Enoch Brae (played by Henry Hopper) is a teen who's gone through a lot.  He lost his parents in an accident which had left him in a coma for three months.  Ever since then, he hasn't been the same.  Taken care of by his mother's sister, he's been thrown out of school for violently acting out.  Since then, he's taken to crashing other people's funerals -- he's always respectful but what the heck is he doing there? -- and hanging-with an invisible friend (a ghost?) named Hiroshi Takahashi (played by Ryo Kase) who he found at his bedside when he came out of his coma.  Hiroshi had died as a Japanese Kamikaze pilot at the end of World War II.  Together, they play the boardgame Battleship and Hiroshi always wins ;-).

At one of the funerals that Enoch crashes, he catches the eye of another teen, Anabel Cotton (played by Mia Wasikowska).  She finds it odd that he crashed her friend's funeral, but she saves him when a funeral director catches him and tries to expel him from the premises.  Anabel and Enoch then hit it off.

Anabel has her own issues.  She's dying of cancer.  So the two have death / near death in common.  Since Enoch had been clinically dead for several minutes and then in a coma for three months, Anabel asks Enoch what it was like.  He tells her about his invisible/ghost-like friend Hiroshi...

The banter through most of the movie is very much like that of typical teens, full of exaggerated certainty and innocence.  It's Halloween time (much of the movie's filmed in Portland Oregon).  So it's rainy, the leaves are falling, and there's a good amount of fog.  Enoch and Anabel decide to go trick-or-treating together.  He dresses (surprise) as a Japanese kamikaze pilot, Anabel to fit the theme as a geisha girl.  Hiroshi hands around as well.  At another time, the two, Anabel and Enoch play-out (and record) her "death scene" so that they "would be ready" for the drama when it comes.

Among the conversations that the two have, Anabel declares her love/fascination for Darwin.  "Why Darwin?" asks Enoch. Well she tells Enoch because "He was the smartest man in the world and saw the world for what it really is."  Enoch, unimpressed asks "What about Einstein?"  She let's the question go.  She simply likes Darwin.

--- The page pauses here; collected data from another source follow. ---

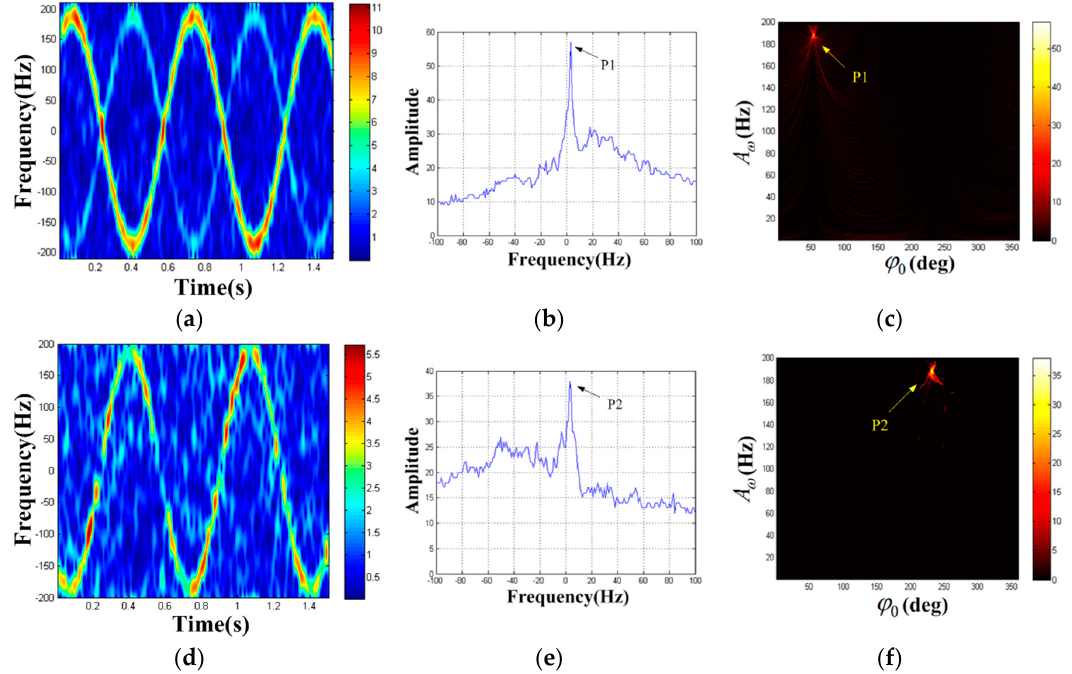
Figure 14. Simulation detection result of rotating angle reflectors. ( a ) TF distribution result of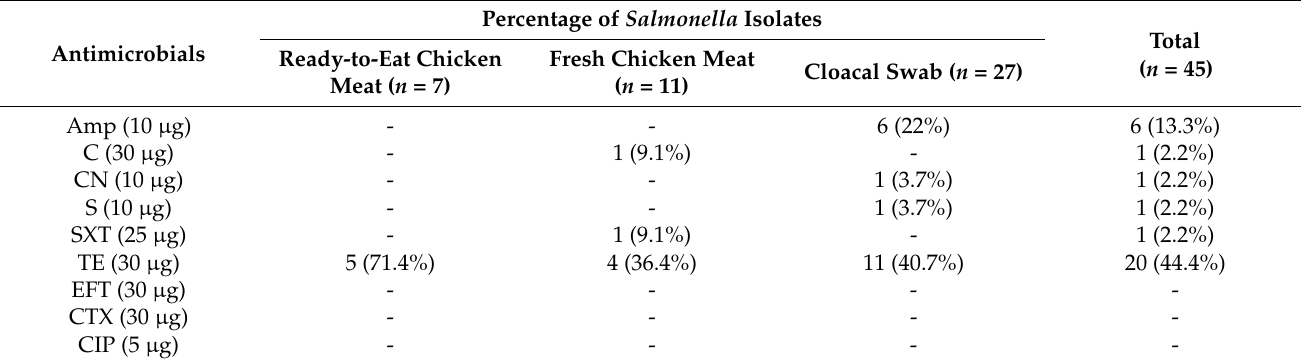
Table 1. S. Enteritidis isolates showing resistance to antimicrobial drugs tested.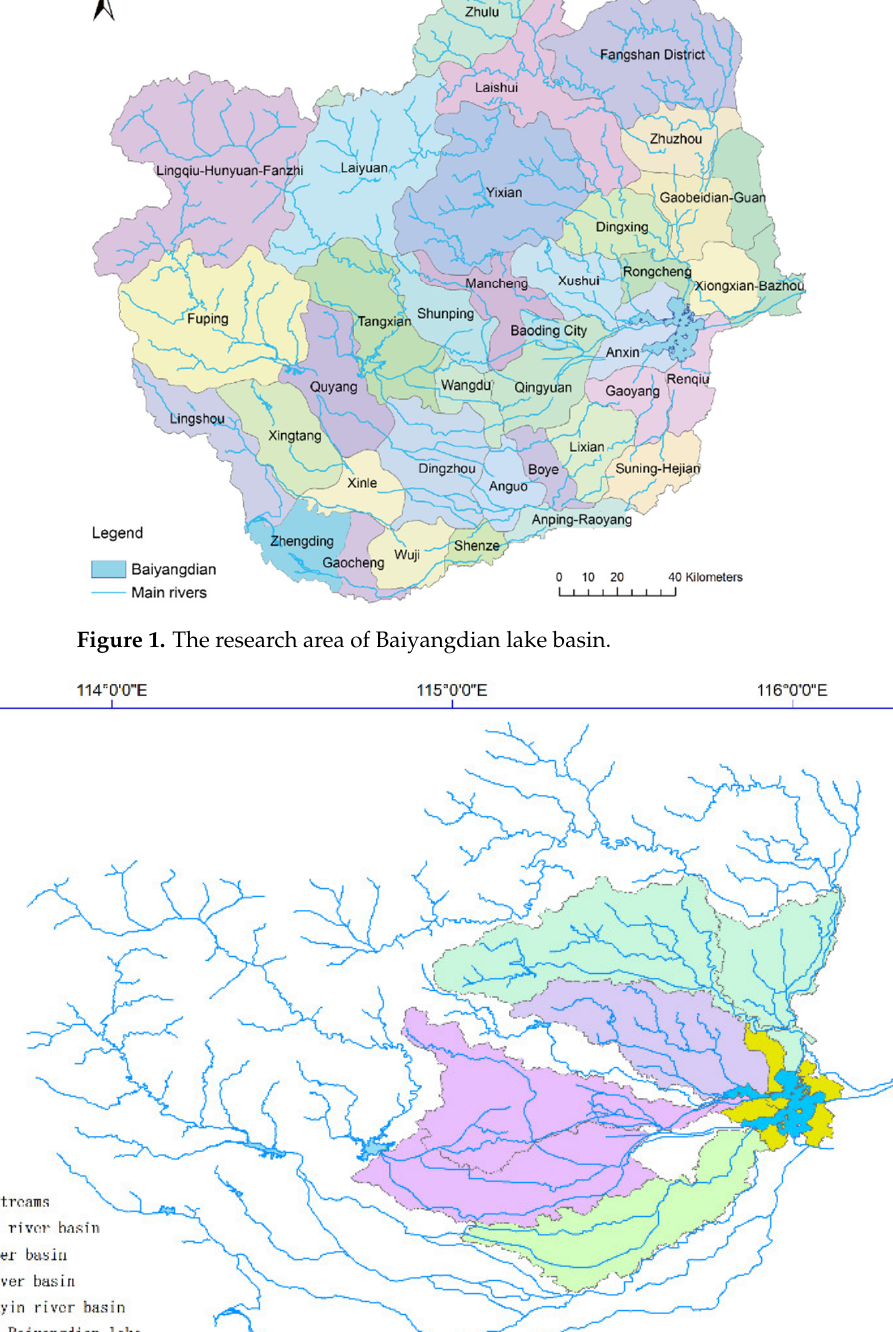
Figure 2. The sub-basin division of Baiyangdian lake basin.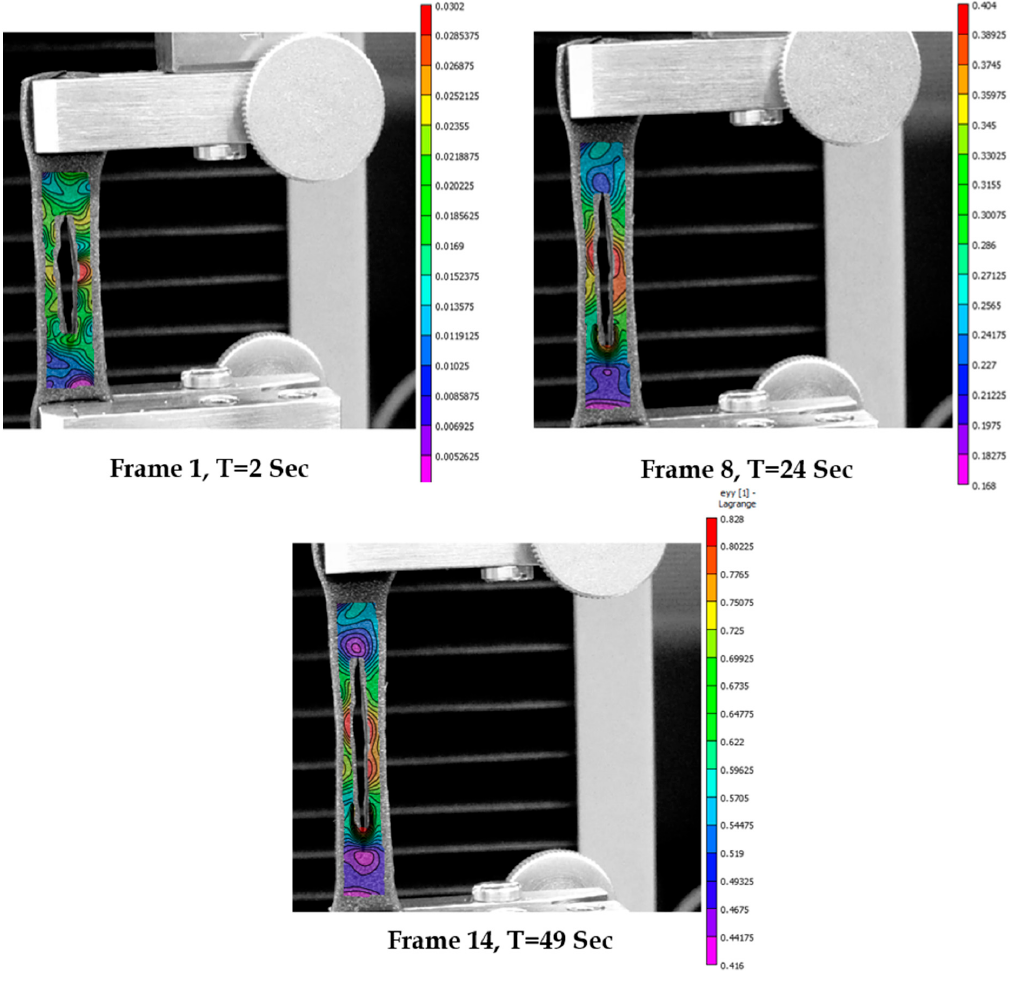
Figure 10. Strain distribution at different times for symmetric long wound 2 measured using DIC.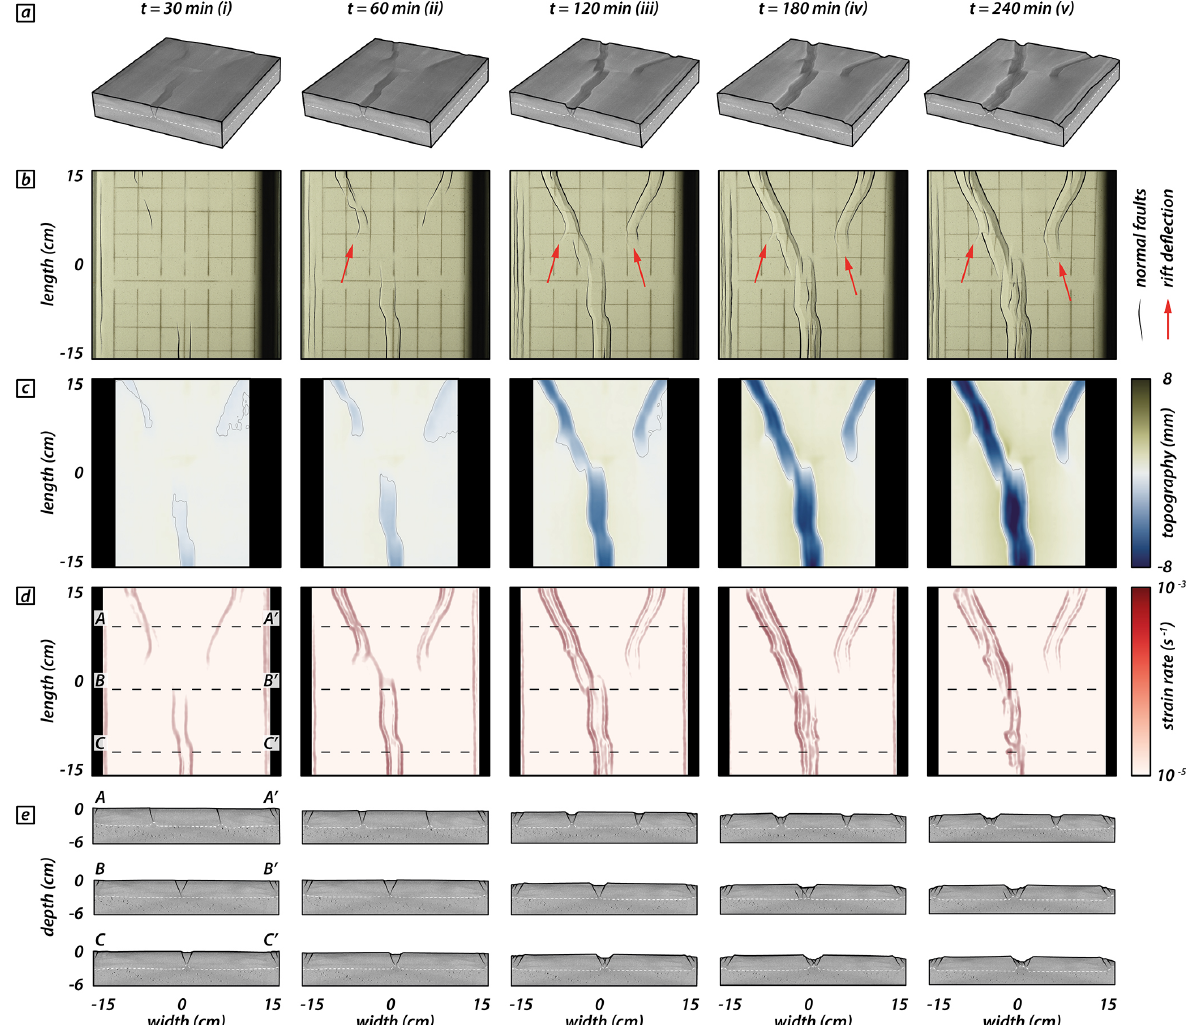
Figure 3. Analog modeling results documenting deflection of the right rear segment and cessation of faulting activity. Distinct time steps (i.e., after 30min and after every hour) show the model evolution. (a) X-ray computed tomography volumes of the investigated model domain at distinct time steps. White dashed lines indicate the brittle–viscous interface. (b) Top views and line drawings indicating observable normal faults at the model surface. Red arrows indicate rift tips that deflect and turn away from one another. (c) Topography from digital elevation models of the model surface. Color map from Crameri et al. (2020). (d) Strain rates obtained from 3D stereo DIC. Black dashed lines indicate positions of three transects through the X-ray computed tomography volume. (e) Rift transects A-A (cid:48) , B-B (cid:48) , and C-C (cid:48) . White dashed lines indicate the brittle–viscous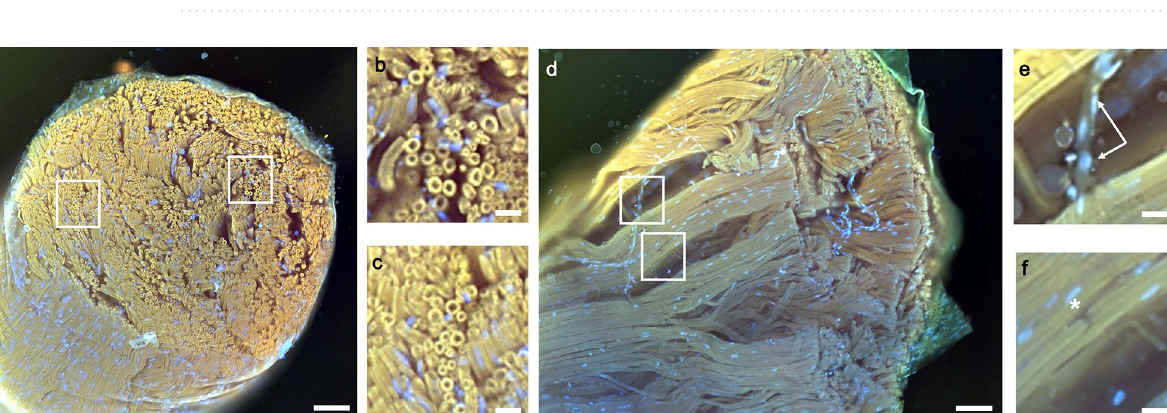
Figure 1. 2D-MUSE image of a rat sciatic nerve. Fixed nerve tissue was sectioned on a compresstome and laid immediately on a quartz slide for imaging. Individual myelinated fibers are visible ( b and c ) with contrast originating from tissue autofluorescence under UV illumination. ( d ) Manual segmentation on a subset of myelinated fibers in ( b ) allows quantification of axon diameters and corresponding g-ratios, displayed as histograms in ( e ). Scale bars are: ( a ) 100 µm, ( b and c ) 50 µm. Close-up views in ( b ) and ( c ) were contrast enhanced to improve visibility of myelin sheaths.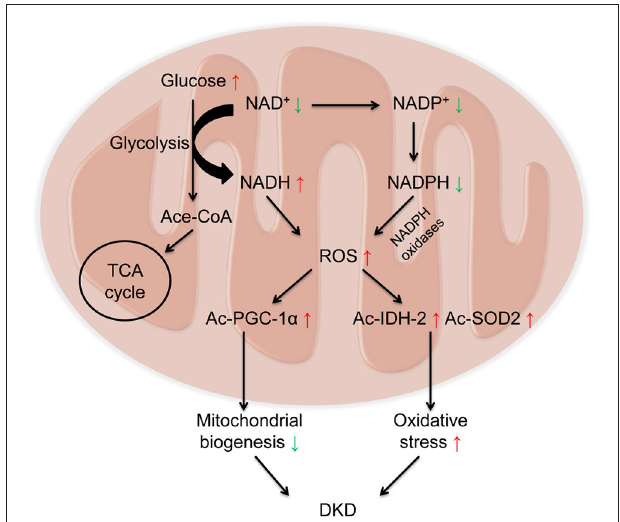
FIGURE 2 | Decreased NAD + and increased Reactive oxygen species (ROS) in diabetic kidney disease (DKD). Under diabetic condition, glucose is metabolized to acetylated-CoA, which enters the tricarboxylic acid cycle (TCA) cycle via consuming NAD + . On one hand, NAD + receives hydrogen to be reduced into NADH, leading to the overload of NADH and the elevated levels of ROS. On the other hand, NADPH oxidases transfer electrons from NADPH and interact with oxygen to form superoxide to aggravate the production of ROS. Overloaded ROS in mitochondria results in the acetylation of peroxisome proliferator-activated receptor gamma coactivator 1 α (PGC-1 α ) to impair mitochondrial biogenesis, and acetylation of isocitrate dehydrogenase 2 (IDH2) and superoxide dismutase 2 (SOD2) to aggravate oxidative stress, ultimately leading to the progression of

This is the part of the movie that I found most irritating.  Why Darwin?  It's almost certainly a F-U a certain type of (Fundamentalist) Christianity that would insist on knowing all the answers and the movie's about two teenagers putting together from all but whole cloth their own answers.  (And here I'd note that the famous or infamous, depending on where a Catholic stands, the Second Vatican Council was exactly about trying to balance both the received faith of the past with experience of the present ...).  And so Anabel is dying, but somehow finds comfort in Darwin.  How?   None of us has a clue...

Near her death, Hiroshi starts acting as something of a guardian angel.  He was there to accompany Enoch in his trauma.  Now Anabel starts to see him as well, as death approaches her.  When she starts to see him, he's no longer in his Kamikaze uniform but dressed in a tuxedo and top hat (formal dress in Japan in the 1930s) ready to take her on her journey...

The imagery is lovely.  In the end, the story doesn't fall too far from the traditional religious apple cart.  I just found the reference to Darwin in an otherwise lovely (and sad) teenage story both needless and needlessly provocative.